MoleMap Skin Check

Where can you get your moles checked?

There are a number of clinics in the Mornington Peninsula that offer skin cancer screening. At Beach End, we offer MoleMap Check at our handy location of Main Street, Mornington. 

It’s a skin cancer service that offers dermatologist diagnosis via total body photography, dermoscopic imaging and clinical imaging and teledermatology. 

Our team of highly trained independent dermatologists are experts at diagnosing early-stage melanoma - when it's most treatable.

 

How much does a skin cancer check cost?

MoleMap Check at our Main Street clinic costs $219. This includes a head to toe check with an advanced dermatoscopic lens by a trained melanographer. Moles are then diagnosed via telemedicine by an expert dermatologist. This means there’s much less risk of unnecessary biopsies (and additional associated costs) than when you see a GP. However, because MoleMap Check runs as part of our clinic, your follow-up care will be coordinated via your trusted GP.

One person every five hours will die from melanoma in Australia. However, when detected early, most melanoma is treatable. Anyone is at risk and this only increases as you get older.

If you’ve ever had bad sunburn, used a sunbed or have a mole you’re worried about, MoleMap Check is for you. 

How can you prevent skin cancer?

  • Wear SPF30+ sunscreen or UV protection every day. Particularly if you work outdoors. 

  • Minimise your sun exposure, especially during the middle of the day or when UV levels are high. 

  • Seek shade

  • Wear a hat that covers the neck and ears 

  • Wear close-fitting sunglasses

  • Don’t use sunbeds or solariums

What are the different types of skin cancer?

There are three main types of skin cancer:

  • basal cell carcinoma

  • squamous cell carcinoma

  • melanoma - the most dangerous form of skin cancer

Melanoma is the third most common cancer in Australia. 

What are early signs or symptoms of skin cancer?

The earlier skin cancer is detected, the less risk of surgery, disfigurement or even death. Becoming familiar with your own skin will help you pick up any new changes such as:

  • any crusty, non-healing sores

  • small lumps that are red, pale or pearly in colour

  • new spots, freckles or any moles changing in colour, thickness or shape over a period of weeks to months.

Melanoma often doesn’t have early symptoms. However, you should look out for these changes in an existing or new mole:

  • Colour - change of colour, different shades of colour or blotchy colour

  • Size - a mole may appear to get bigger

  • Shape - a mole may have an irregular border or may increase in height

  • Elevation - the mole may develop a raised area

  • Itching or bleeding

What causes skin cancer?

95% of melanomas, the most deadly form of skin cancer, are caused by skin cell damage from UV exposure.

A ‘healthy tan’ is actually the opposite. Tanning only occurs when your skin has been exposed to enough UV to damage it. Sunburn causes even more damage to the skin.

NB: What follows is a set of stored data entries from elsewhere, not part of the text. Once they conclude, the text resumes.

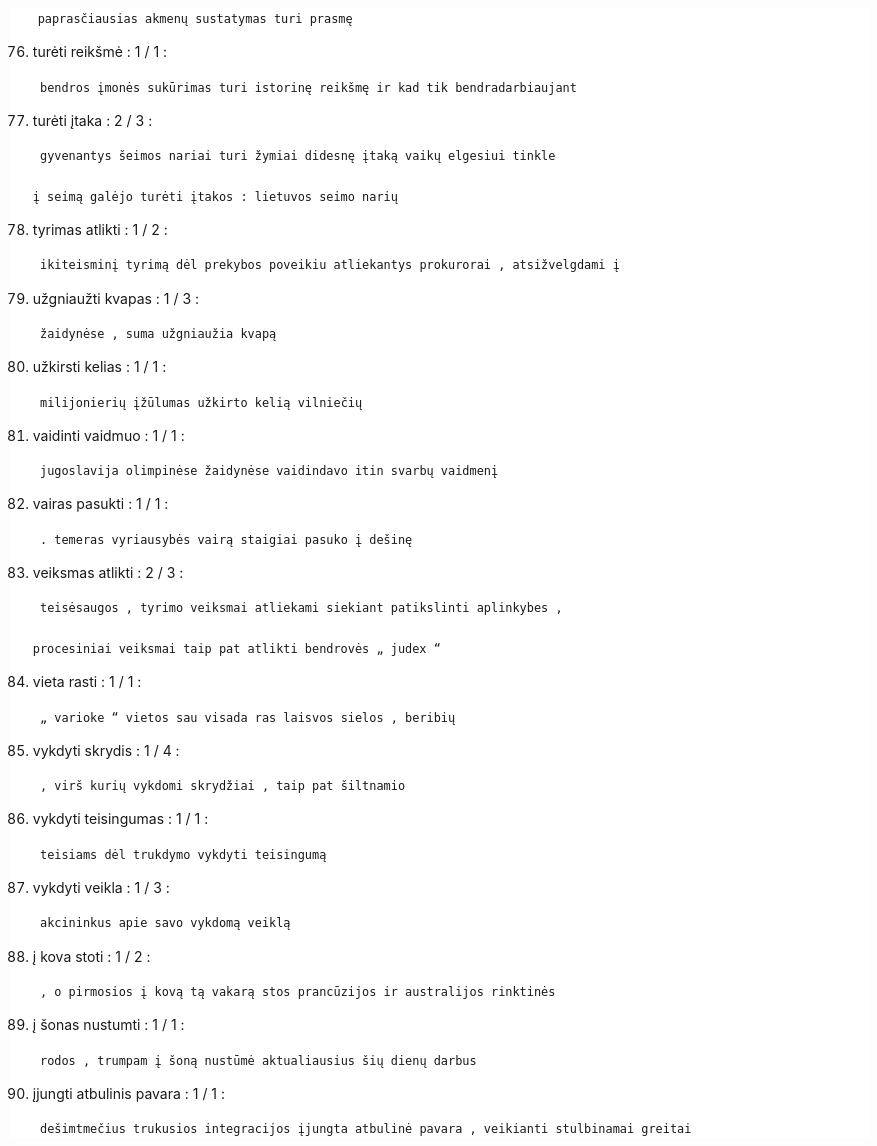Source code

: 		paprasčiausias akmenų sustatymas turi prasmę

76. turėti reikšmė : 1  / 1 :

		 bendros įmonės sukūrimas turi istorinę reikšmę ir kad tik bendradarbiaujant

77. turėti įtaka : 2  / 3 :

		 gyvenantys šeimos nariai turi žymiai didesnę įtaką vaikų elgesiui tinkle

		į seimą galėjo turėti įtakos : lietuvos seimo narių

78. tyrimas atlikti : 1  / 2 :

		 ikiteisminį tyrimą dėl prekybos poveikiu atliekantys prokurorai , atsižvelgdami į

79. užgniaužti kvapas : 1  / 3 :

		 žaidynėse , suma užgniaužia kvapą

80. užkirsti kelias : 1  / 1 :

		 milijonierių įžūlumas užkirto kelią vilniečių

81. vaidinti vaidmuo : 1  / 1 :

		 jugoslavija olimpinėse žaidynėse vaidindavo itin svarbų vaidmenį

82. vairas pasukti : 1  / 1 :

		 . temeras vyriausybės vairą staigiai pasuko į dešinę

83. veiksmas atlikti : 2  / 3 :

		 teisėsaugos , tyrimo veiksmai atliekami siekiant patikslinti aplinkybes ,

		procesiniai veiksmai taip pat atlikti bendrovės „ judex “

84. vieta rasti : 1  / 1 :

		 „ varioke “ vietos sau visada ras laisvos sielos , beribių

85. vykdyti skrydis : 1  / 4 :

		 , virš kurių vykdomi skrydžiai , taip pat šiltnamio

86. vykdyti teisingumas : 1  / 1 :

		 teisiams dėl trukdymo vykdyti teisingumą

87. vykdyti veikla : 1  / 3 :

		 akcininkus apie savo vykdomą veiklą

88. į kova stoti : 1  / 2 :

		 , o pirmosios į kovą tą vakarą stos prancūzijos ir australijos rinktinės

89. į šonas nustumti : 1  / 1 :

		 rodos , trumpam į šoną nustūmė aktualiausius šių dienų darbus

90. įjungti atbulinis pavara : 1  / 1 :

		 dešimtmečius trukusios integracijos įjungta atbulinė pavara , veikianti stulbinamai greitai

There’s an increased risk of melanoma from people who’ve had:

  • unprotected sun exposure

  • a history of childhood tanning and sunburn

  • a pattern of short, intense periods of exposure to UV radiation

  • increased numbers of unusual moles (dysplastic naevi)

  • depressed immune systems

  • a family history of melanoma in a first degree relative

  • fair skin, a tendency to burn rather than tan, freckles, light eye colour, light or red hair colour

  • had a previous melanoma

*Statistic via (i) MoleMap Internal Audit. Benign to malignant ratio from a sample of 700 recommended excisions from 2010-2013. Sensitivity from documentation of reported missing melanomas, (ii) Youl, P. H et al, Diagnosing skin cancer in primary care: how do mainstream general practitioners compare with primary care skin cancer clinic doctors? Med J Aust 2007; 187 (4): 215-220. (iii). Carli P, et al. Improvement of Malignant/Benign Ratio in Excised Melanocytic Lesions in the ‘Dermoscopy Era’: A Retrospective Study 1997-2001. B J Derm 2004; 150: 687-692.